Posted via email from Dobie Maxwell's "Dented Can" Diary

Thursday, February 3, 2011

Groundhogs And Maggots

Wednesday February 2nd, 2011 - Fox Lake, IL

   Time stands still. Millions of people got an unexpected day off today as an aftermath of the gargantuan blizzard that crippled much of the country. Business isn’t as usual, and it’s a stressful time across several time zones. Not for me. I loved it. I needed the quiet time.

      There was a time when I cursed the brutal Midwest winters, and all that goes with them. I hated the bitter cold, the snow and especially the wind chill factor. It was hard enough to survive frigid months in a frozen hell, but blowing wind made it unbearable. I despised it all so much I vowed to move somewhere warm and stay there forever. So much for vows.

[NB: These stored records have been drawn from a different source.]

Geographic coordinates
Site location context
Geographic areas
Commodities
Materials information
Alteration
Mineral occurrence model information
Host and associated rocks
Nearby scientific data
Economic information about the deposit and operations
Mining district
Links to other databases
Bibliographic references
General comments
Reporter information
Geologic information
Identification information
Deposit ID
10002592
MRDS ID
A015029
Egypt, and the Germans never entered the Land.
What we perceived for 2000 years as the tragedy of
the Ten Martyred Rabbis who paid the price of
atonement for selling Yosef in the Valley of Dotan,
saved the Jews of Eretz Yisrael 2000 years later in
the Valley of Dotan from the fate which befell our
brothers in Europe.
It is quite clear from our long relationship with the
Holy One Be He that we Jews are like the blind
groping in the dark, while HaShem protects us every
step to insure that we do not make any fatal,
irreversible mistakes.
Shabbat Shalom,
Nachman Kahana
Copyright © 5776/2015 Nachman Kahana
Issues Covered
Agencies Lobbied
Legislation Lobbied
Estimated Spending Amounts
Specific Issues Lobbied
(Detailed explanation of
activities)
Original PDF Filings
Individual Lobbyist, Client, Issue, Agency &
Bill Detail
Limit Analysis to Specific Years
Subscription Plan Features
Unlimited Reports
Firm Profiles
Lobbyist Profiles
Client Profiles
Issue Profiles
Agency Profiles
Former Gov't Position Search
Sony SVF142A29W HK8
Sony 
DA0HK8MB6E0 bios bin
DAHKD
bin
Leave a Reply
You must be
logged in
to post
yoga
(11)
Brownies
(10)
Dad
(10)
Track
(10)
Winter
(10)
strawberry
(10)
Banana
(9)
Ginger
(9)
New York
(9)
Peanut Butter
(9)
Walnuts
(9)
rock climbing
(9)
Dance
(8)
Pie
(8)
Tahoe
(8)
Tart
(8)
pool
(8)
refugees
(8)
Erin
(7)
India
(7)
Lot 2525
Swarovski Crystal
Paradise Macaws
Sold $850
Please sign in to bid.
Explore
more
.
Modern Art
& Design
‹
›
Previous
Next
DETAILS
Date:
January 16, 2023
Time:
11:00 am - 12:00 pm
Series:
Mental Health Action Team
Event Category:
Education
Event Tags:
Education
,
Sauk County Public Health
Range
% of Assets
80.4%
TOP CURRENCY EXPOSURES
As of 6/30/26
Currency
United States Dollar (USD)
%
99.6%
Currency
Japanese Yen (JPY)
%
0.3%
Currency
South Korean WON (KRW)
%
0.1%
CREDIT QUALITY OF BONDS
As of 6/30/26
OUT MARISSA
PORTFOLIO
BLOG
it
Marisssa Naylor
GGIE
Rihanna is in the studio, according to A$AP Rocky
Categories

   Now, it really doesn’t bother me and I’m shocked to hear myself say that. Winters come and go a lot faster as I get older, and before I know it the robins will be singing and I’ll be listening to baseball games on the radio again. It‘ll all be over soon. Time goes too fast.

   I’ve been in warm places and watched weather reports from home and I must admit that can feel pretty good. For a while. But, in the long run it just isn’t the major deal breaker it used to be. I’d rather be stuck in snow with people I like than on a beach with pinheads.

   Maybe part of it is I know I’m going back on the cruise ships in a few short weeks for a well placed ten day run in the sunshine. I’m sure I’ll enjoy that sunny weather, but I had a great time today holed up all day because it gave me a chance to finally start organizing.

   I’ve needed time to sort things out for months now. Everything I own is in boxes mixed up in no particular order. I tried to keep it somewhat organized as I was moving, but I had to be out in such a hurry I wasn’t able to be nearly as well prepared as I would have liked.
I still have a lot of needless clutter to throw out, and I was able to get that process started.

   I put in a full twelve hour day dumping out boxes, sorting out the contents and putting it all in piles. I’m sure I’ll be at it for months until I get everything exactly the way I want it, and hopefully I can leave it for a while. I’ve had my fill of moving for about six lifetimes. It’s amazing how quickly things accumulate, and most of them are totally unnecessary.

   I want to have only a few basic necessary possessions and be extra mobile in case I have to move again, which I’m sure is inevitable. I’m still getting over this last one, and I don’t want to think about going anywhere for a while. I’ve got all I can handle to settle in here.

   It was Groundhog Day, and I used it as my own personal retreat. I fasted the whole day, and drank a lot of water while I worked. I listened to a lot of music I really like, including a special recording of a radio show that delved into the Funkadelic song ‘Maggot Brain’.

   I can’t get enough of that song, and most Funkadelic fans would agree. It’s an amazing guitar solo that’s loaded with passion and emotion and it just crawls into one’s soul after a while. It’s an extremely powerful experience, and there are several killer recordings of the song - most of them live. I enjoyed my one day vacation, and it was productive too.